## EXERCISE DIRECTIONS:
Instruction for the entries that follow: retype exactly the lines from the line with "right wrist: (422, 671)" to the line with "left eye: (839, 409)", both included, and omit all others.

## ENTRIES SHOWN:
+===+
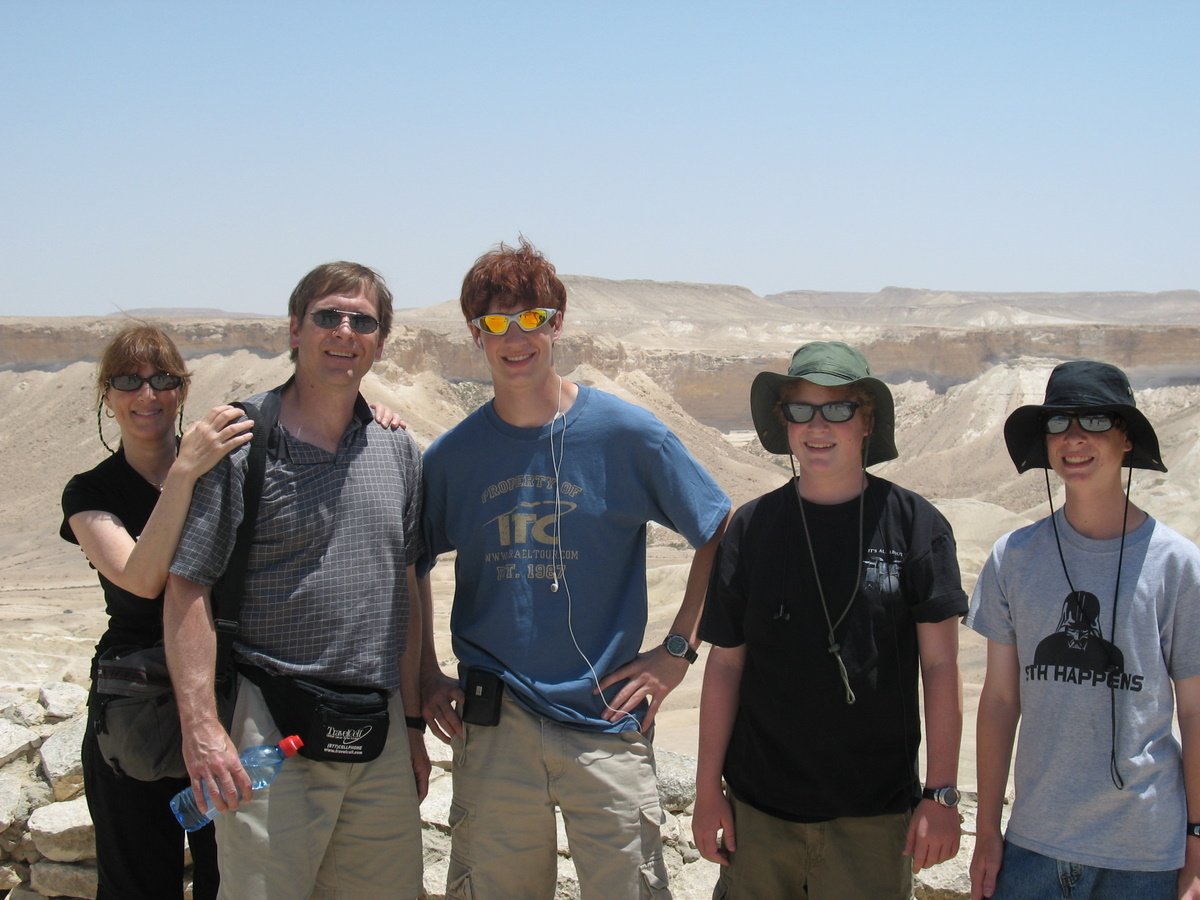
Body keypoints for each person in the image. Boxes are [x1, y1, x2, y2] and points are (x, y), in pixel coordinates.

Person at [418, 238, 731, 899]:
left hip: (606, 723)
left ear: (556, 323)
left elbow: (719, 530)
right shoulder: (454, 456)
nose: (515, 338)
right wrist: (422, 671)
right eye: (495, 323)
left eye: (531, 318)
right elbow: (409, 561)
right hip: (495, 728)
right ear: (475, 335)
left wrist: (678, 650)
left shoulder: (627, 435)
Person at [163, 262, 428, 899]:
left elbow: (407, 589)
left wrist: (414, 724)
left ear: (380, 342)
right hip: (270, 729)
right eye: (328, 316)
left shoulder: (397, 450)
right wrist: (201, 727)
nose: (345, 331)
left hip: (377, 730)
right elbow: (188, 587)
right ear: (294, 330)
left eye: (363, 321)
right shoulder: (243, 443)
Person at [694, 341, 966, 899]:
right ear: (785, 422)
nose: (818, 427)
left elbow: (940, 667)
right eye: (802, 409)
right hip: (759, 815)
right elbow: (725, 666)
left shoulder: (915, 526)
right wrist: (705, 791)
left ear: (867, 421)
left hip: (874, 819)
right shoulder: (752, 528)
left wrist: (940, 795)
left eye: (839, 409)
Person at [966, 360, 1200, 900]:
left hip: (1144, 854)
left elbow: (1193, 711)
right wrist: (987, 832)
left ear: (1126, 439)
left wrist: (1197, 840)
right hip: (1033, 847)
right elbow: (1000, 701)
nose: (1073, 438)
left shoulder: (1176, 565)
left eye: (1094, 421)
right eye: (1058, 423)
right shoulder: (1014, 557)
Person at [61, 324, 254, 899]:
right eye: (128, 381)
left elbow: (312, 420)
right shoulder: (90, 492)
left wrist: (377, 415)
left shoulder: (225, 466)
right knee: (136, 884)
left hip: (224, 698)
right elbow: (143, 580)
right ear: (106, 395)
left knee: (234, 879)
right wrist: (184, 472)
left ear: (182, 389)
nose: (147, 395)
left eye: (162, 380)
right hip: (134, 709)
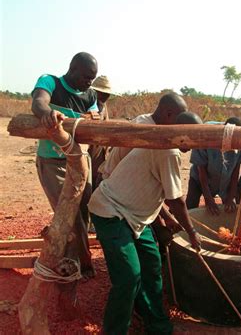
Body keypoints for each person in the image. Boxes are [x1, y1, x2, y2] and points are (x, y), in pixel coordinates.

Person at [88, 93, 201, 335]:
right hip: (111, 211)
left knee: (151, 264)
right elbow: (175, 199)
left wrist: (168, 219)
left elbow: (155, 189)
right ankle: (115, 329)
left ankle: (155, 322)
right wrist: (192, 231)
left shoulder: (159, 137)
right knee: (129, 276)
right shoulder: (168, 151)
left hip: (136, 217)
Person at [31, 52, 98, 279]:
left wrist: (94, 120)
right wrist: (47, 113)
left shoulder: (90, 95)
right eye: (87, 76)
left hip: (81, 160)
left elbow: (95, 120)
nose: (90, 82)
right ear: (73, 69)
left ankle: (78, 256)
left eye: (93, 78)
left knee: (85, 210)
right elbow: (39, 101)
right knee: (69, 213)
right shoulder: (50, 82)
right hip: (53, 162)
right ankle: (80, 261)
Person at [186, 117, 241, 215]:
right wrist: (208, 198)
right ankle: (186, 227)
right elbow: (202, 173)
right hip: (199, 180)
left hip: (226, 181)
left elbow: (235, 174)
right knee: (191, 205)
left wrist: (231, 197)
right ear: (227, 135)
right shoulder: (206, 136)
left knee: (230, 209)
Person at [88, 75, 120, 190]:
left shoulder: (103, 106)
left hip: (100, 152)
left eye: (107, 94)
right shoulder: (87, 104)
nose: (106, 96)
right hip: (87, 152)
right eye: (102, 93)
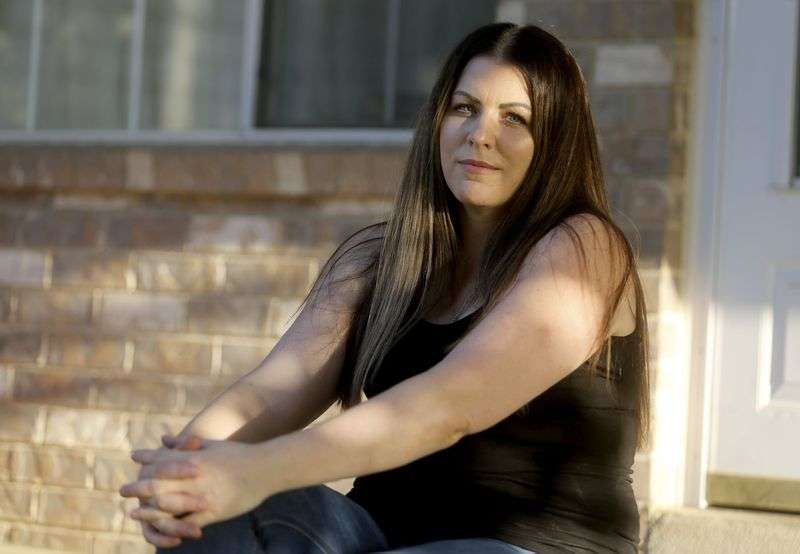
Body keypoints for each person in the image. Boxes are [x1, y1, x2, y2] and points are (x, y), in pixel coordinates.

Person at [119, 22, 650, 553]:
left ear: (554, 143)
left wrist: (255, 470)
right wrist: (186, 471)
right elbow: (270, 394)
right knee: (212, 517)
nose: (480, 134)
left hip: (530, 545)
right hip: (377, 536)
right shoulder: (380, 260)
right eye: (465, 108)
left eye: (516, 119)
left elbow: (448, 406)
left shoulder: (584, 249)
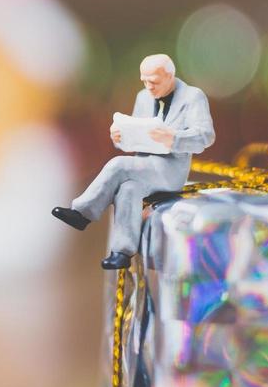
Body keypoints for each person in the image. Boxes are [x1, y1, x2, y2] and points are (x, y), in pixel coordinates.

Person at [51, 54, 214, 269]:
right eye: (144, 81)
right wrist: (119, 138)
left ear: (170, 76)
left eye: (154, 82)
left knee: (118, 165)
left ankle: (83, 212)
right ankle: (122, 252)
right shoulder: (143, 97)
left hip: (169, 170)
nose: (149, 87)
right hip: (142, 167)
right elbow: (136, 137)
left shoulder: (193, 97)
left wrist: (173, 138)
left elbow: (205, 136)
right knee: (128, 190)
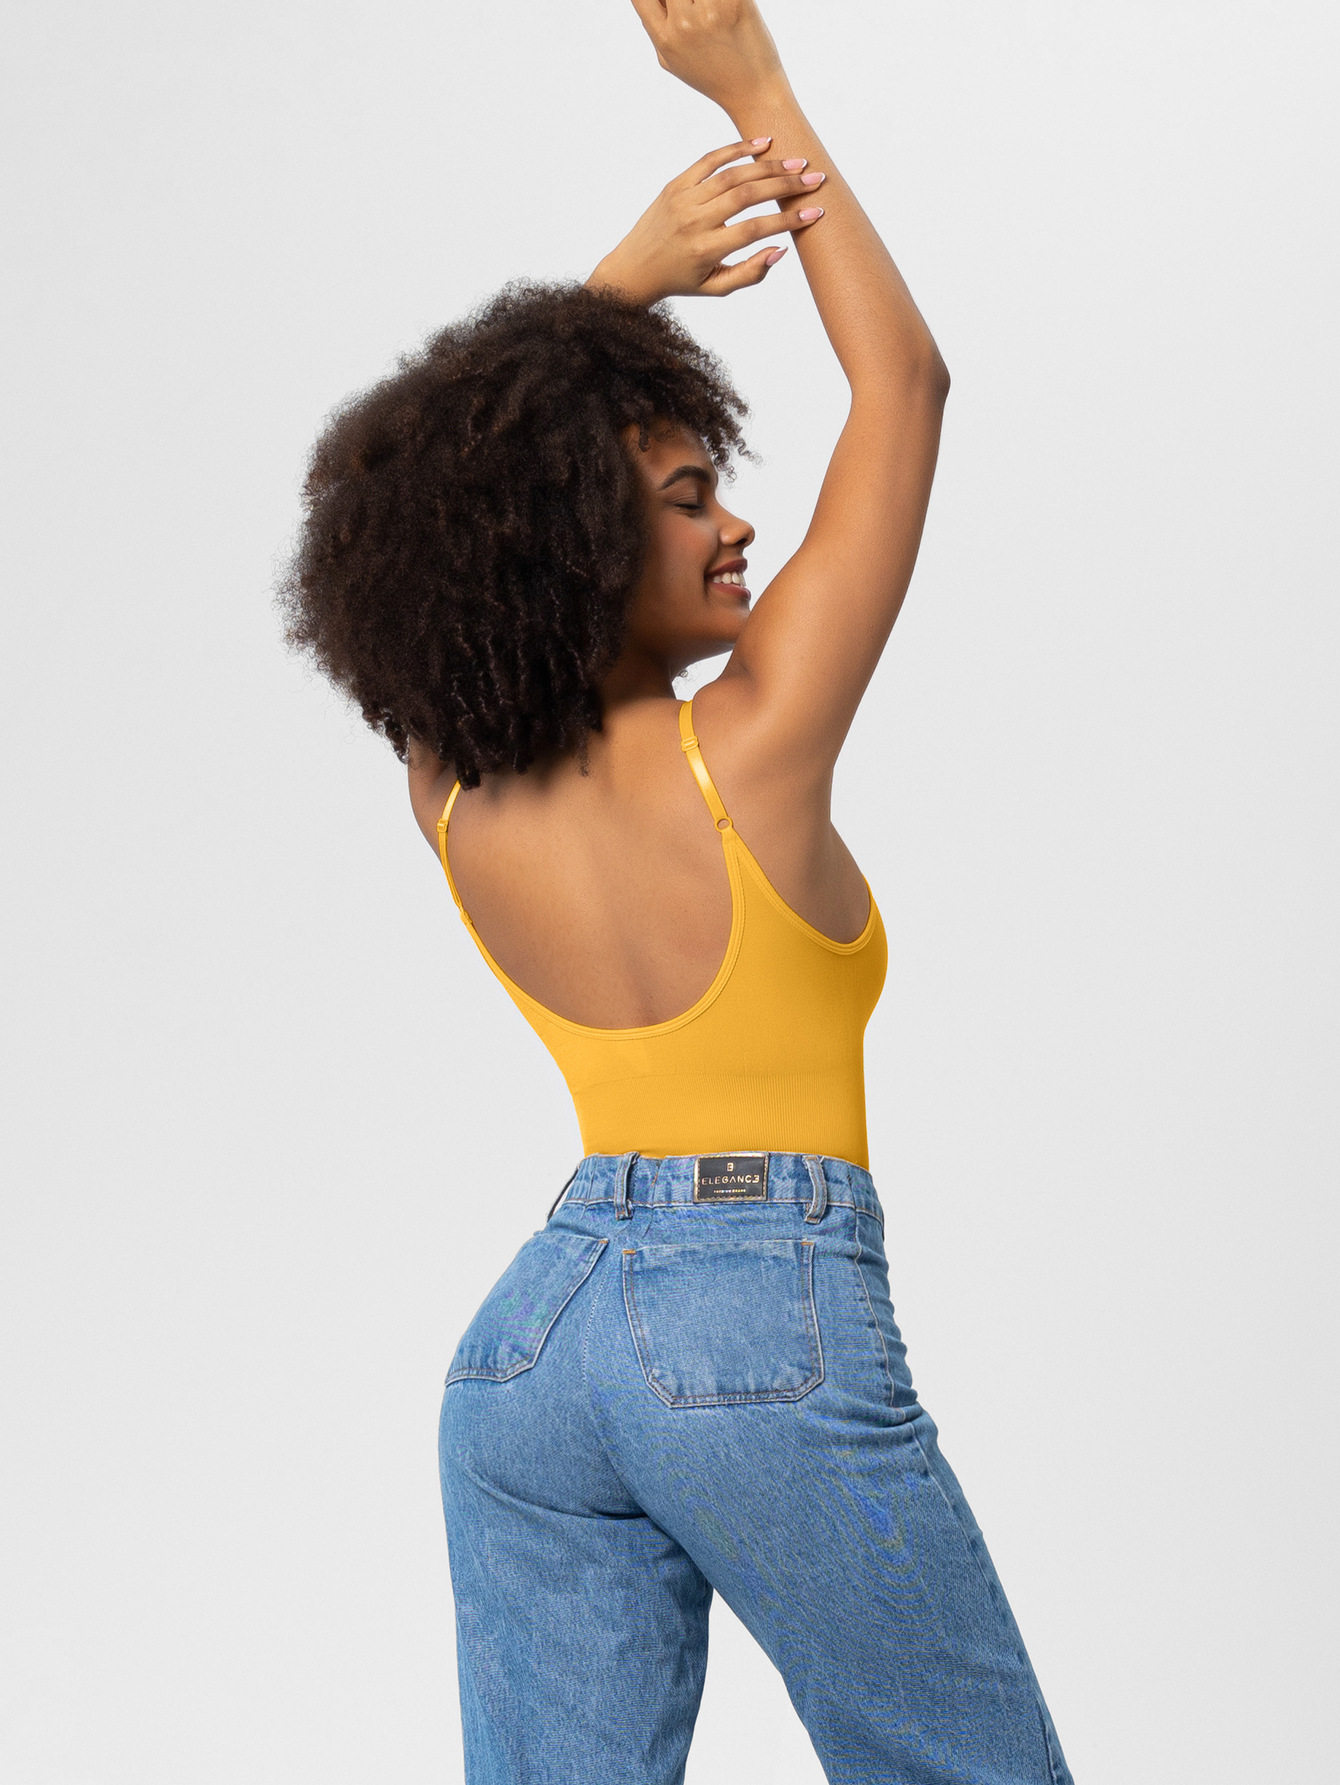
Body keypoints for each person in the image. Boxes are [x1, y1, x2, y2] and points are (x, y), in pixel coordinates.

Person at [279, 4, 1074, 1780]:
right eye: (690, 494)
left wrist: (620, 289)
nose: (738, 527)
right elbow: (906, 387)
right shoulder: (750, 750)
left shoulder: (451, 791)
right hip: (752, 1324)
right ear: (574, 535)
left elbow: (446, 510)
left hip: (532, 1350)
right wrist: (754, 91)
+===+
## RESULT OF THIS EXERCISE:
right wrist: (422, 671)
right eye: (495, 323)
left eye: (531, 318)
right elbow: (409, 561)
right hip: (495, 728)
right ear: (475, 335)
left wrist: (678, 650)
left shoulder: (627, 435)
Person at [163, 262, 428, 899]:
left elbow: (407, 589)
left wrist: (414, 724)
left ear: (380, 342)
right hip: (270, 729)
right eye: (328, 316)
left shoulder: (397, 450)
right wrist: (201, 727)
nose: (345, 331)
left hip: (377, 730)
right elbow: (188, 587)
right ear: (294, 330)
left eye: (363, 321)
right shoulder: (243, 443)
Person at [694, 341, 966, 899]:
right ear: (785, 422)
nose: (818, 427)
left elbow: (940, 667)
right eye: (802, 409)
right hip: (759, 815)
right elbow: (725, 666)
left shoulder: (915, 526)
right wrist: (705, 791)
left ear: (867, 421)
left hip: (874, 819)
right shoulder: (752, 528)
left wrist: (940, 795)
left eye: (839, 409)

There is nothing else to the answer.